In the faraway verdant landscape of Easter Island, isolated in the Pacific Ocean, lives a rare type of bacteria that could be the key to curing a host of debilitating illnesses. Rapamycin, named for what the indigenous call the island it is found on — Rapa Nui — is used to produce an antibiotic named sirolimus, commonly used to treat organ rejection in transplant patients.
Now, researchers from an Italian medical team have proven that sirolimus can treat cavernous cerebral malformations and potentially several other conditions, reports Italian daily La Stampa.
Cavernous malformations are groups of small capillaries that are prone to leakage, and while the condition only affects 3 to 5 in 1,000 people in the world, and often does not cause symptoms, cerebral malformations can also lead to severe consequences — ranging from brain hemorrhages to epilepsy and loss of vision. Rapamycin acts on the disease by helping the body recover its capacity for autophagy, which is the process of degrading and destroying cellular components and waste to keep the body functioning normally.

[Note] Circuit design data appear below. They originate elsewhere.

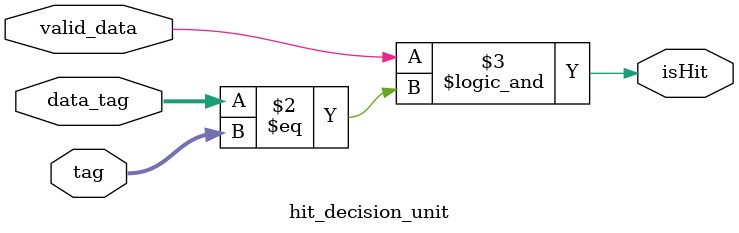
<source format=sv>

module  hit_decision_unit #(
  parameter TAGWIDTH = 22
)(
  output logic isHit,
  input [TAGWIDTH - 1 : 0] data_tag,
  input [TAGWIDTH - 1 : 0] tag,
  input valid_data
);

  always_comb begin : hit_decision
    isHit = valid_data && (data_tag == tag);
  end : hit_decision
  
endmodule

</source>
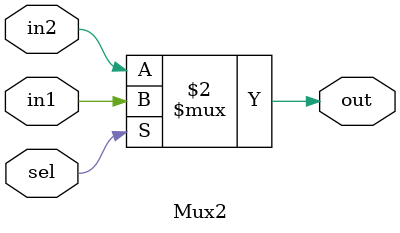
<source format=sv>
/* 2:1 Multiplexer.
 * 
 * Author: Igor Lesik 2014.
 *
 * <!--script type="WaveDrom">
 * { assign:[
 *   ["out",
 *     ["?", "sel", "in1", "in2"]
 *   ]
 * ]}
 * </script-->
 *
 * <pre>
 *           +-----+
 * in1 ------| 1   |
 *           | MUX |--- out   
 * in2 ------| 0   |
 *           +--+--+
 *         sel  |
 * </pre>
 */
module Mux2 #(
    parameter WIDTH = 1
)(
    input  wire [WIDTH-1:0]  in1,
    input  wire [WIDTH-1:0]  in2,
    input  wire              sel,
    output wire [WIDTH-1:0]  out
);

    assign out = (sel == 1) ? in1 : in2;

endmodule

</source>
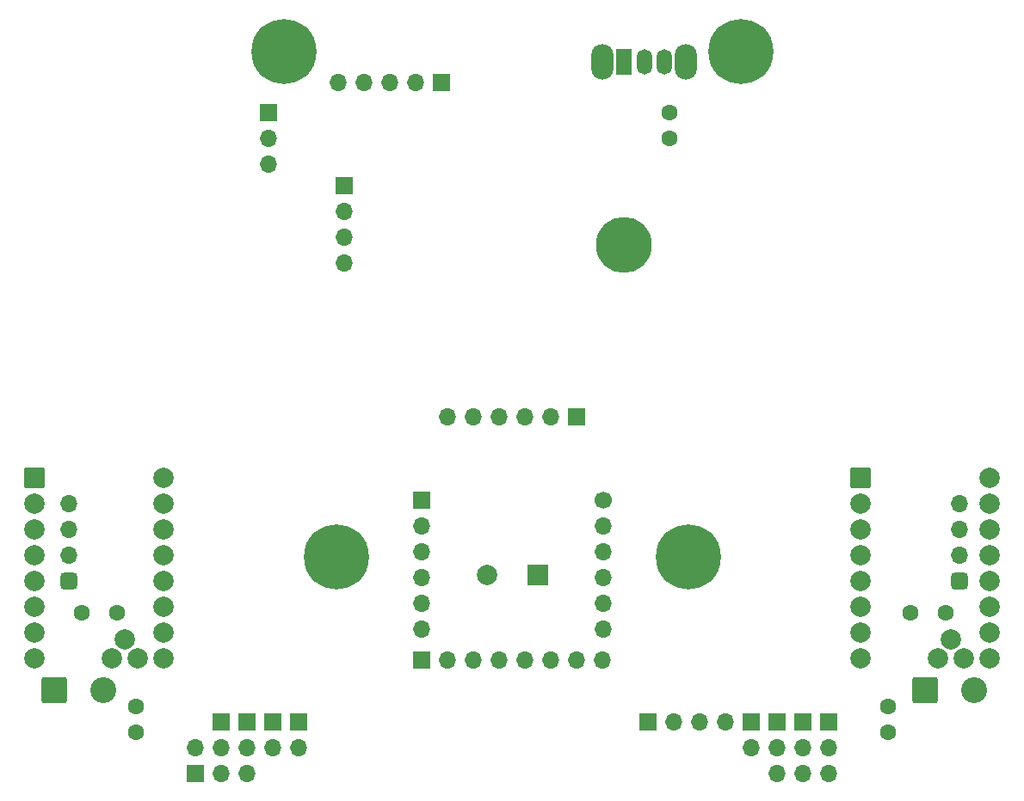
<source format=gbr>
%TF.GenerationSoftware,KiCad,Pcbnew,8.0.9*%
%TF.CreationDate,2025-06-10T00:45:35+02:00*%
%TF.ProjectId,Carte_Mere_PAMI_2025,43617274-655f-44d6-9572-655f50414d49,rev?*%
%TF.SameCoordinates,Original*%
%TF.FileFunction,Soldermask,Bot*%
%TF.FilePolarity,Negative*%
%FSLAX46Y46*%
G04 Gerber Fmt 4.6, Leading zero omitted, Abs format (unit mm)*
G04 Created by KiCad (PCBNEW 8.0.9) date 2025-06-10 00:45:35*
%MOMM*%
%LPD*%
G01*
G04 APERTURE LIST*
G04 Aperture macros list*
%AMRoundRect*
0 Rectangle with rounded corners*
0 $1 Rounding radius*
0 $2 $3 $4 $5 $6 $7 $8 $9 X,Y pos of 4 corners*
0 Add a 4 corners polygon primitive as box body*
4,1,4,$2,$3,$4,$5,$6,$7,$8,$9,$2,$3,0*
0 Add four circle primitives for the rounded corners*
1,1,$1+$1,$2,$3*
1,1,$1+$1,$4,$5*
1,1,$1+$1,$6,$7*
1,1,$1+$1,$8,$9*
0 Add four rect primitives between the rounded corners*
20,1,$1+$1,$2,$3,$4,$5,0*
20,1,$1+$1,$4,$5,$6,$7,0*
20,1,$1+$1,$6,$7,$8,$9,0*
20,1,$1+$1,$8,$9,$2,$3,0*%
G04 Aperture macros list end*
%ADD10R,1.700000X1.700000*%
%ADD11O,1.700000X1.700000*%
%ADD12C,6.400000*%
%ADD13RoundRect,0.102000X-0.900000X-0.900000X0.900000X-0.900000X0.900000X0.900000X-0.900000X0.900000X0*%
%ADD14C,2.004000*%
%ADD15C,1.600000*%
%ADD16C,1.700000*%
%ADD17C,5.500000*%
%ADD18O,2.200000X3.500000*%
%ADD19R,1.500000X2.500000*%
%ADD20O,1.500000X2.500000*%
%ADD21R,2.000000X2.000000*%
%ADD22C,2.000000*%
%ADD23RoundRect,0.425000X-0.425000X-0.425000X0.425000X-0.425000X0.425000X0.425000X-0.425000X0.425000X0*%
%ADD24RoundRect,0.249999X-1.025001X-1.025001X1.025001X-1.025001X1.025001X1.025001X-1.025001X1.025001X0*%
%ADD25C,2.550000*%
G04 APERTURE END LIST*
D10*
%TO.C,J6*%
X6350000Y36000000D03*
D11*
X3810000Y36000000D03*
X1270000Y36000000D03*
X-1270000Y36000000D03*
X-3810000Y36000000D03*
X-6350000Y36000000D03*
%TD*%
D12*
%TO.C,H4*%
X-22500000Y72000000D03*
%TD*%
D10*
%TO.C,J5*%
X-7000000Y69000000D03*
D11*
X-9540000Y69000000D03*
X-12080000Y69000000D03*
X-14620000Y69000000D03*
X-17160000Y69000000D03*
%TD*%
D10*
%TO.C,J18*%
X23540000Y6000000D03*
D11*
X23540000Y3460000D03*
%TD*%
D10*
%TO.C,J13*%
X26080000Y6000000D03*
D11*
X26080000Y3460000D03*
X26080000Y920000D03*
%TD*%
D10*
%TO.C,J11*%
X-28620000Y6000000D03*
D11*
X-28620000Y3460000D03*
X-28620000Y920000D03*
%TD*%
D13*
%TO.C,U4*%
X-47000000Y30000000D03*
D14*
X-47000000Y27460000D03*
X-47000000Y24920000D03*
X-47000000Y22380000D03*
X-47000000Y19840000D03*
X-47000000Y17300000D03*
X-47000000Y14760000D03*
X-47000000Y12220000D03*
X-34300000Y30000000D03*
X-34300000Y27460000D03*
X-34300000Y24920000D03*
X-34300000Y22380000D03*
X-34300000Y19840000D03*
X-34300000Y17300000D03*
X-34300000Y14760000D03*
X-34300000Y12220000D03*
X-36840000Y12220000D03*
X-38150000Y14110000D03*
X-39380000Y12220000D03*
%TD*%
D12*
%TO.C,H2*%
X-17300000Y22200000D03*
%TD*%
D13*
%TO.C,U5*%
X34300000Y30000000D03*
D14*
X34300000Y27460000D03*
X34300000Y24920000D03*
X34300000Y22380000D03*
X34300000Y19840000D03*
X34300000Y17300000D03*
X34300000Y14760000D03*
X34300000Y12220000D03*
X47000000Y30000000D03*
X47000000Y27460000D03*
X47000000Y24920000D03*
X47000000Y22380000D03*
X47000000Y19840000D03*
X47000000Y17300000D03*
X47000000Y14760000D03*
X47000000Y12220000D03*
X44460000Y12220000D03*
X43150000Y14110000D03*
X41920000Y12220000D03*
%TD*%
D15*
%TO.C,C11*%
X15500000Y63500000D03*
X15500000Y66000000D03*
%TD*%
D10*
%TO.C,J8*%
X-16500000Y58810000D03*
D11*
X-16500000Y56270000D03*
X-16500000Y53730000D03*
X-16500000Y51190000D03*
%TD*%
D10*
%TO.C,J17*%
X-23540000Y6000000D03*
D11*
X-23540000Y3460000D03*
%TD*%
D10*
%TO.C,J12*%
X-26080000Y6000000D03*
D11*
X-26080000Y3460000D03*
X-26080000Y920000D03*
%TD*%
D10*
%TO.C,J14*%
X28620000Y6000000D03*
D11*
X28620000Y3460000D03*
X28620000Y920000D03*
%TD*%
D15*
%TO.C,C14*%
X-38900000Y16764000D03*
X-42400000Y16764000D03*
%TD*%
D10*
%TO.C,J20*%
X31160000Y6000000D03*
D11*
X31160000Y3460000D03*
X31160000Y920000D03*
%TD*%
D10*
%TO.C,U2*%
X-8890000Y27810000D03*
D11*
X-8890000Y25270000D03*
X-8890000Y22730000D03*
X-8890000Y20190000D03*
X-8890000Y17650000D03*
X-8890000Y15110000D03*
D16*
X8920000Y27810000D03*
D11*
X8920000Y25270000D03*
X8920000Y22730000D03*
X8920000Y20190000D03*
X8920000Y17650000D03*
X8920000Y15110000D03*
%TD*%
D12*
%TO.C,H1*%
X17300000Y22200000D03*
%TD*%
D15*
%TO.C,C23*%
X37000000Y5000000D03*
X37000000Y7500000D03*
%TD*%
D10*
%TO.C,J1*%
X-24000000Y66025000D03*
D11*
X-24000000Y63485000D03*
X-24000000Y60945000D03*
%TD*%
D10*
%TO.C,J19*%
X-21000000Y6000000D03*
D11*
X-21000000Y3460000D03*
%TD*%
D15*
%TO.C,C15*%
X42650000Y16764000D03*
X39150000Y16764000D03*
%TD*%
D12*
%TO.C,H3*%
X22500000Y72000000D03*
%TD*%
D15*
%TO.C,C22*%
X-37000000Y5000000D03*
X-37000000Y7500000D03*
%TD*%
D17*
%TO.C,U3*%
X11000000Y53000000D03*
%TD*%
D10*
%TO.C,J3*%
X-31160000Y920000D03*
D11*
X-31160000Y3460000D03*
%TD*%
D10*
%TO.C,J16*%
X13380000Y6000000D03*
D11*
X15920000Y6000000D03*
X18460000Y6000000D03*
X21000000Y6000000D03*
%TD*%
D18*
%TO.C,SW1*%
X8900000Y71000000D03*
X17100000Y71000000D03*
D19*
X11000000Y71000000D03*
D20*
X13000000Y71000000D03*
X15000000Y71000000D03*
%TD*%
D21*
%TO.C,BZ1*%
X2500000Y20500000D03*
D22*
X-2500000Y20500000D03*
%TD*%
D23*
%TO.C,J9*%
X-43650000Y19840000D03*
D11*
X-43650000Y22380000D03*
X-43650000Y24920000D03*
X-43650000Y27460000D03*
%TD*%
D23*
%TO.C,J10*%
X43980000Y19830000D03*
D11*
X43980000Y22370000D03*
X43980000Y24910000D03*
X43980000Y27450000D03*
%TD*%
D10*
%TO.C,J2*%
X-8890000Y12100000D03*
D11*
X-6350000Y12100000D03*
X-3810000Y12100000D03*
X-1270000Y12100000D03*
X1270000Y12100000D03*
X3810000Y12100000D03*
X6350000Y12100000D03*
X8890000Y12100000D03*
%TD*%
D24*
%TO.C,J7*%
X40600000Y9110000D03*
D25*
X45400000Y9110000D03*
%TD*%
D24*
%TO.C,J15*%
X-45050000Y9110000D03*
D25*
X-40250000Y9110000D03*
%TD*%
M02*

</source>
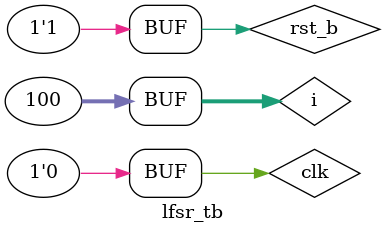
<source format=v>
module ffd(
  input d,
  input clk,
  input set,
  output reg q
);

always @(posedge clk or negedge set) begin
  if(!set)
    q <= 1;
  else
    q <= d;
end
endmodule

module lfsr(
  input clk,
  input rst_b,
  output [5:0]q
);

generate
  genvar i;
  for(i = 0; i < 6; i = i + 1) begin
    if(i == 2 || i == 4 || i == 5)
      ffd f1(
        .d(q[5] ^ q[i-1]),
        .clk(clk),
        .set(rst_b),
        .q(q[i])
      );
    else
      if(i == 0)
        ffd f2(
        .d(q[5]),
        .clk(clk),
        .set(rst_b),
        .q(q[i])
      );
      else
        ffd f3(
         .d(q[i-1]),
         .clk(clk),
         .set(rst_b),
         .q(q[i])
        );
  end
endgenerate

endmodule

module lfsr_tb;
  
  reg clk, rst_b;
  wire [5:0]q;
  
  lfsr CUT(
    .clk(clk),
    .rst_b(rst_b),
    .q(q)
  );
  
  initial begin
    clk = 0;
    rst_b = 0;
  end
  
  integer i;
  initial begin
    for(i = 0; i < 100; i = i + 1) begin
      #50; clk = ~clk;
    end
  end
  
  initial begin
    #25; rst_b = 1;
  end
  
endmodule
</source>
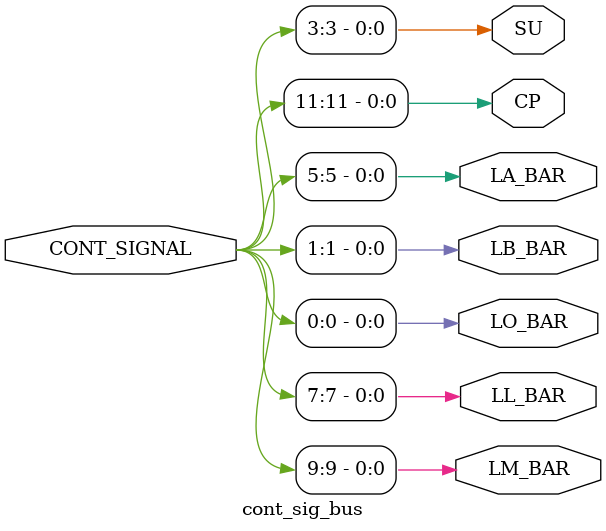
<source format=v>
module cont_sig_bus( CONT_SIGNAL , LM_BAR , LL_BAR, LO_BAR, LB_BAR, LA_BAR,CP, SU);

input [11:0] CONT_SIGNAL ;
output LM_BAR, LL_BAR, LO_BAR, LB_BAR, LA_BAR,CP, SU ;

assign LM_BAR = CONT_SIGNAL[9] ;
assign LL_BAR = CONT_SIGNAL[7] ;
assign LO_BAR = CONT_SIGNAL[0] ;
assign LB_BAR = CONT_SIGNAL[1] ;
assign LA_BAR = CONT_SIGNAL[5] ;
assign CP = CONT_SIGNAL[11] ;
assign SU = CONT_SIGNAL[3] ;

endmodule
</source>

CCM Italia, the medical network behind the project, published the study showing that sirolimus can stop the atrophy of autophagy and help the body recover its ability to eliminate unwanted material in its cells.
“This opens the path to potentially cheap and rapid therapeutic cures for the treatment of cavernous cerebral malformations,” Saverio Marchi, a researcher at the University of Ferrara, and author of the study told La Stampa. “It’s also being used in clinical trials for the treatment of complex vascular anomalies in children.”
Easter Island is often identified with its mysterious Moai statues and its ancient culture, rather than any medicinal breakthrough. It seems the small Pacific island has given the world yet another hard-to-explain wonder, this time in the form of life-saving bacteria.